Core Options Metrics:
Elevated Volatility and Key Battlegrounds
Implied volatility and expected move. As of April 27, implied volatility on options expiring May 1—the first expiry after earnings—stands at 63.38%. This implies a one-week post-earnings move of approximately ±7.42%. Based on the latest close of $424.62, the options market is pricing a trading range of roughly $393.11 to $456.13.
Open interest concentration. Positioning in the May 1 expiry is skewed toward calls, with open interest clustered at key strikes: $460 (41,609 contracts), $445 (23,409), and $405 (22,175). These levels are likely to serve as focal points for near-term price action.
Source: Tiger Trade App
Block Trades Signal Defensive to Bearish Bias
Recent large transactions highlight increasingly cautious—and in some cases outright bearish—positioning among institutional players:
A bull call spread (moderately bullish / range-bound view). One trader established a May 1 $460/$490 call spread, buying 3,500 contracts of the $460 calls and selling the same number of $490 calls, for a net debit of $854,000. The structure expresses a view of limited upside while controlling premium outlay.
$MSFT Vertical 260501 460.0C/490.0C$
A synthetic short (decisively bearish). Another combination involved selling $445 calls (collecting $1.605 million) and buying $390 puts (costing $1.092 million), generating a net credit of $513,000. The structure effectively creates a synthetic short, suggesting expectations that the stock will struggle to rise, with downside risk skew.

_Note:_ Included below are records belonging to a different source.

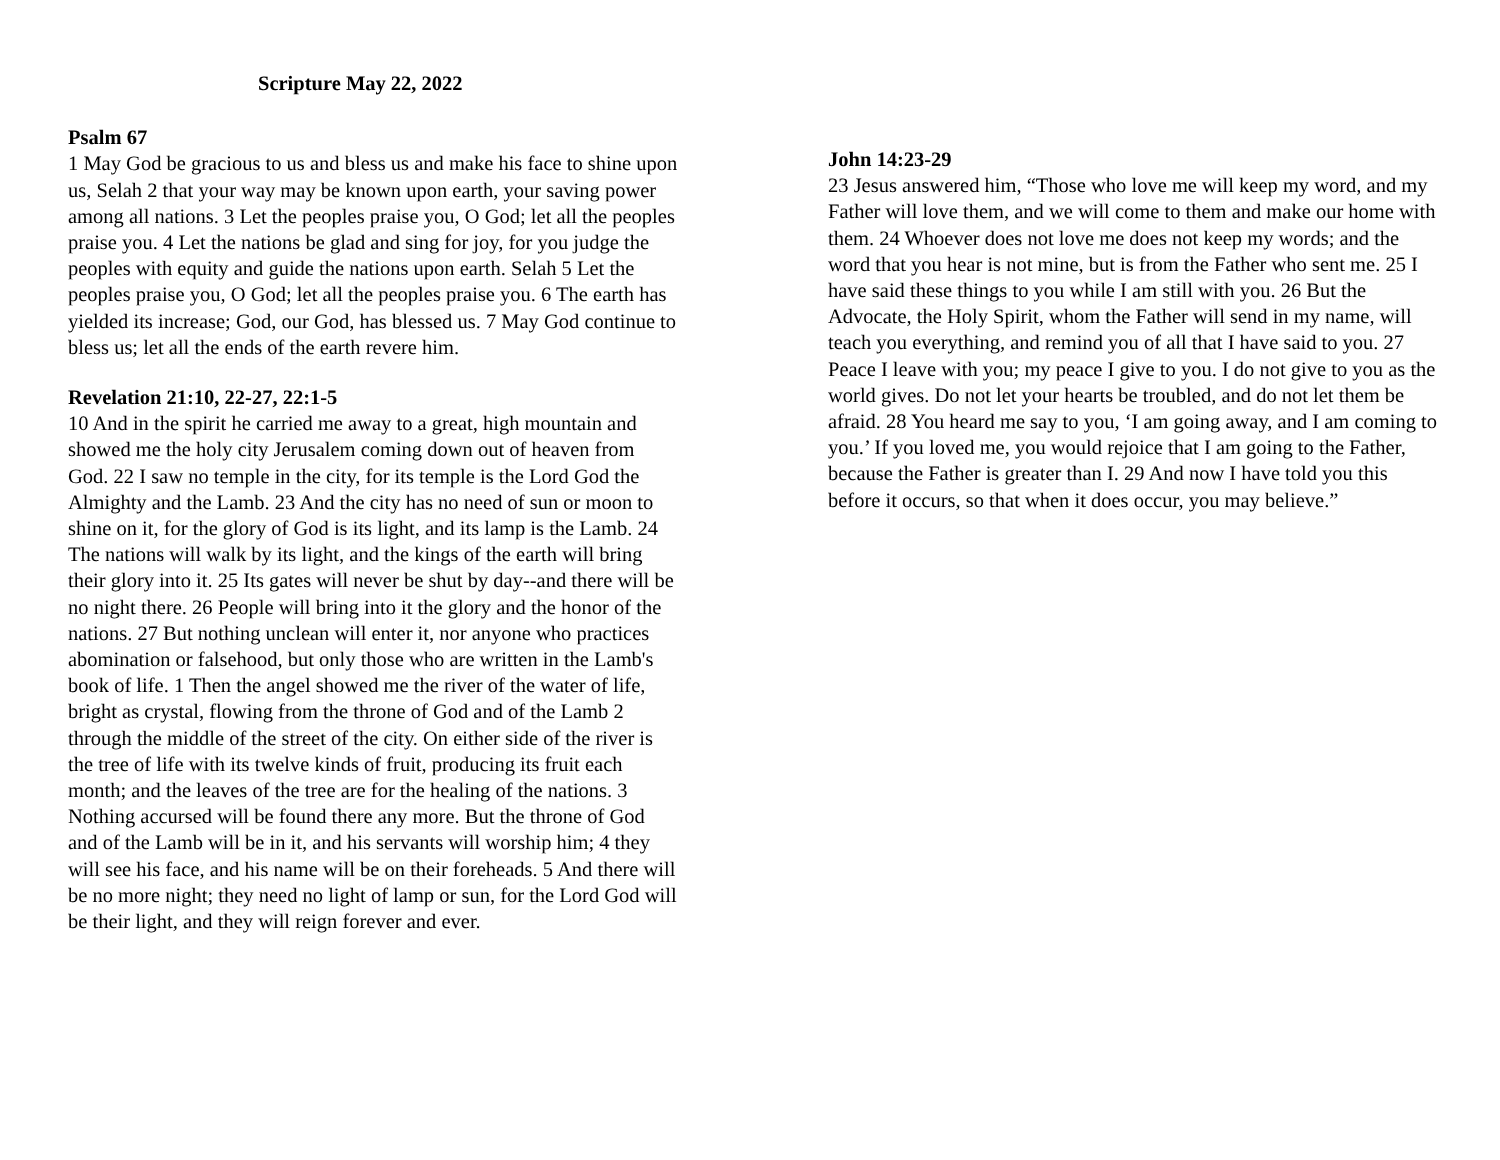Scripture May 22, 2022
Psalm 67
1 May God be gracious to us and bless us and make his face to shine upon us, Selah 2 that your way may be known upon earth, your saving power among all nations. 3 Let the peoples praise you, O God; let all the peoples praise you. 4 Let the nations be glad and sing for joy, for you judge the peoples with equity and guide the nations upon earth. Selah 5 Let the peoples praise you, O God; let all the peoples praise you. 6 The earth has yielded its increase; God, our God, has blessed us. 7 May God continue to bless us; let all the ends of the earth revere him.
Revelation 21:10, 22-27, 22:1-5
10 And in the spirit he carried me away to a great, high mountain and showed me the holy city Jerusalem coming down out of heaven from God. 22 I saw no temple in the city, for its temple is the Lord God the Almighty and the Lamb. 23 And the city has no need of sun or moon to shine on it, for the glory of God is its light, and its lamp is the Lamb. 24 The nations will walk by its light, and the kings of the earth will bring their glory into it. 25 Its gates will never be shut by day--and there will be no night there. 26 People will bring into it the glory and the honor of the nations. 27 But nothing unclean will enter it, nor anyone who practices abomination or falsehood, but only those who are written in the Lamb's book of life. 1 Then the angel showed me the river of the water of life, bright as crystal, flowing from the throne of God and of the Lamb 2 through the middle of the street of the city. On either side of the river is the tree of life with its twelve kinds of fruit, producing its fruit each month; and the leaves of the tree are for the healing of the nations. 3 Nothing accursed will be found there any more. But the throne of God and of the Lamb will be in it, and his servants will worship him; 4 they will see his face, and his name will be on their foreheads. 5 And there will be no more night; they need no light of lamp or sun, for the Lord God will be their light, and they will reign forever and ever.
John 14:23-29
23 Jesus answered him, “Those who love me will keep my word, and my Father will love them, and we will come to them and make our home with them. 24 Whoever does not love me does not keep my words; and the word that you hear is not mine, but is from the Father who sent me. 25 I have said these things to you while I am still with you. 26 But the Advocate, the Holy Spirit, whom the Father will send in my name, will teach you everything, and remind you of all that I have said to you. 27 Peace I leave with you; my peace I give to you. I do not give to you as the world gives. Do not let your hearts be troubled, and do not let them be afraid. 28 You heard me say to you, ‘I am going away, and I am coming to you.’ If you loved me, you would rejoice that I am going to the Father, because the Father is greater than I. 29 And now I have told you this before it occurs, so that when it does occur, you may believe.”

Large-scale long-dated put protection (costly hedge / bearish tilt). A sizable trade saw the purchase of 1,200 contracts of October 2026 $430 puts, with total premium of $4.686 million. Such long-dated, near-the-money put buying typically reflects institutional hedging against medium- to long-term downside risks—or a directional bearish view.
“Disaster insurance” (tail-risk hedge). Separately, 1,100 contracts of July 2026 $350 deep out-of-the-money puts were bought for $470,000. This type of positioning resembles low-cost tail-risk protection against an extreme drawdown.
Takeaways and Strategy Considerations
Overall, while call-side open interest remains concentrated at key strikes—underscoring strong engagement around upside scenarios—recent block trades point more clearly to a cautious, if not bearish, institutional bias. Capital is increasingly deployed in bearish spreads, synthetic shorts and long-dated puts, reflecting a preference for defensive, risk-defined strategies amid elevated valuations and earnings uncertainty.
For investors looking to monetize elevated implied volatility, outright shorting of out-of-the-money options (such as calls above $490 or puts below $390) carries substantial risk. A more prudent approach would be to deploy defined-risk structures—such as iron condors—selling options outside the implied range (e.g., $395–$455) while purchasing further out-of-the-money wings to cap downside. Close attention should be paid to strike clusters around $390, $430, $460 and $490, which may act as near-term support and resistance levels.